Un support qui fonctionne bien comme l’argent doit réduire les coûts de transaction mais doit aussi faire office de réserve de valeur. L’argent peut alors agir comme un lubrifiant dans l’économie. Bitcoin ne peut pas non plus remplir ces fonctions. L’argent a le caractère d’un produit de réseau : plus il y a de gens qui l’acceptent, plus il en vaut la peine. Bitcoin n’est accepté qu’au sein d’un groupe limité.

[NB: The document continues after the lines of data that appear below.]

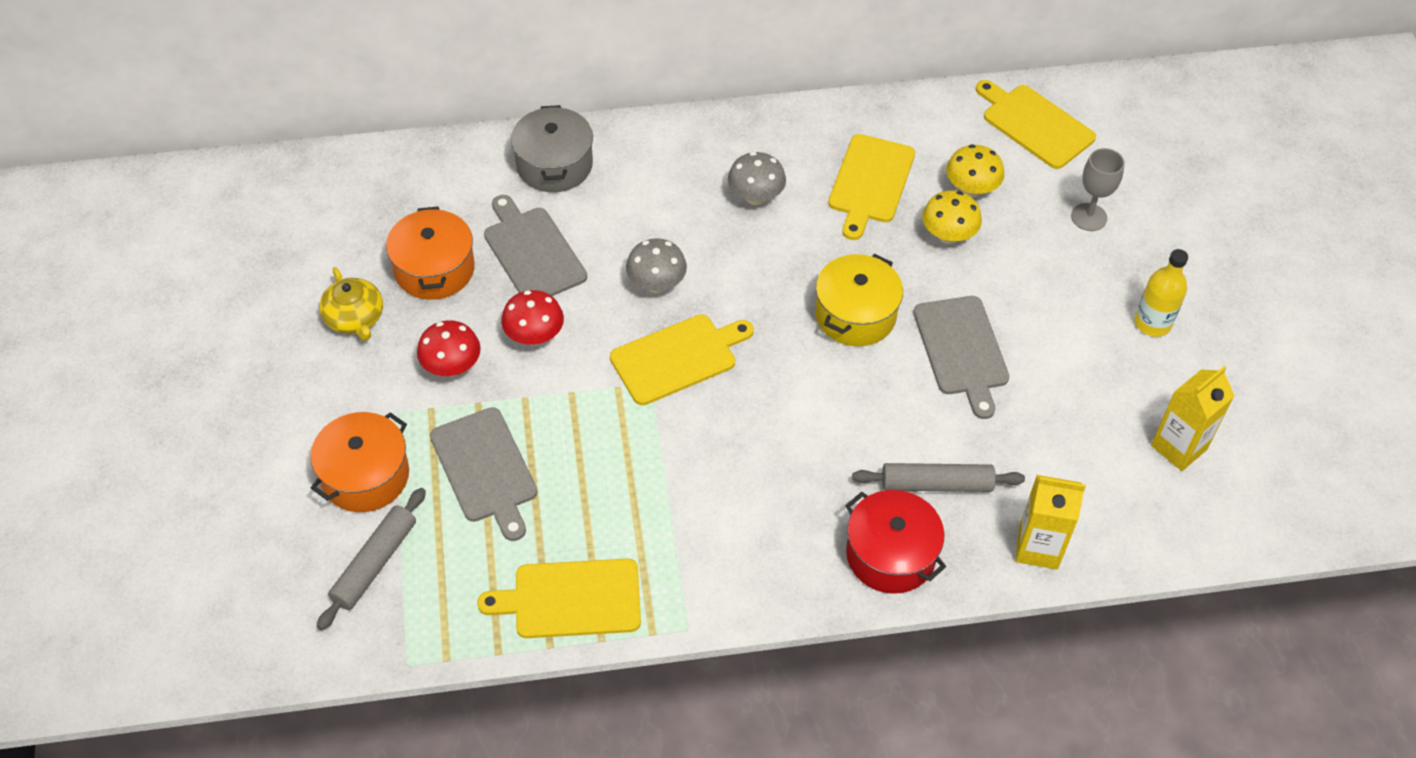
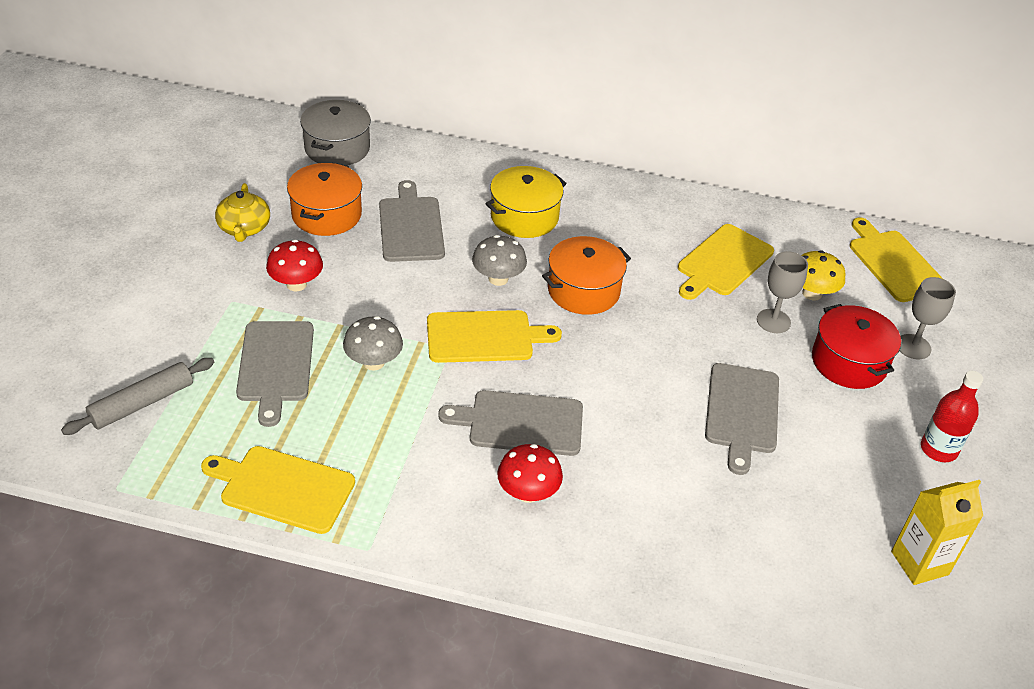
camera: 20 degrees right, 10 degrees down
orange pot [311,412,409,512] -> orange pot moved to [542,236,631,315]
red mushroom [501,290,564,346] -> red mushroom moved to [497,444,563,503]
grey pot [511,105,593,192] -> grey pot moved to [300,100,371,166]
grey mushroom [728,152,786,205] -> grey mushroom moved to [343,316,403,371]
yellow pot [815,254,903,346] -> yellow pot moved to [486,166,567,238]
red pot [845,490,946,594] -> red pot moved to [812,304,901,389]
grey rolling pin [852,463,1025,492] -> none
yellow mushroom [923,190,982,244] -> grey goblet [757,251,808,333]
yellow carton [1015,475,1086,569] -> none
yellow bottle [1135,249,1188,337] -> red bottle [921,371,983,462]
none -> grey cutting board [438,390,583,456]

La popularité des crypto-monnaies est en partie due à l’anonymat des détenteurs de portefeuilles bitcoin. Bien que les transactions puissent être identifiées, il est difficile pour les tiers d’identifier qui est derrière elles. Cela les rend populaires auprès des criminels et des blanchisseurs d’argent. D’autres y voient un investissement possible. Mais il n’y a rien de stable en valeur dans un support qui ne remplisse aucune fonction de mode d’échange, d’unité de compte ou de réserve de valeur, et qui manque d’émetteur. L’augmentation de la valeur rappelle un système pyramidal où les investisseurs espèrent constamment que d’autres évalueront l’actif toujours plus haut.
Lorsque le bitcoin retrouvera sa vraie valeur, le réveil pourrait être brutal pour beaucoup. Ce n’est pas seulement la crypto-monnaie qui a un volume limité, mais aussi le nombre de personnes qui sont tentées de rejoindre des systèmes pyramidaux.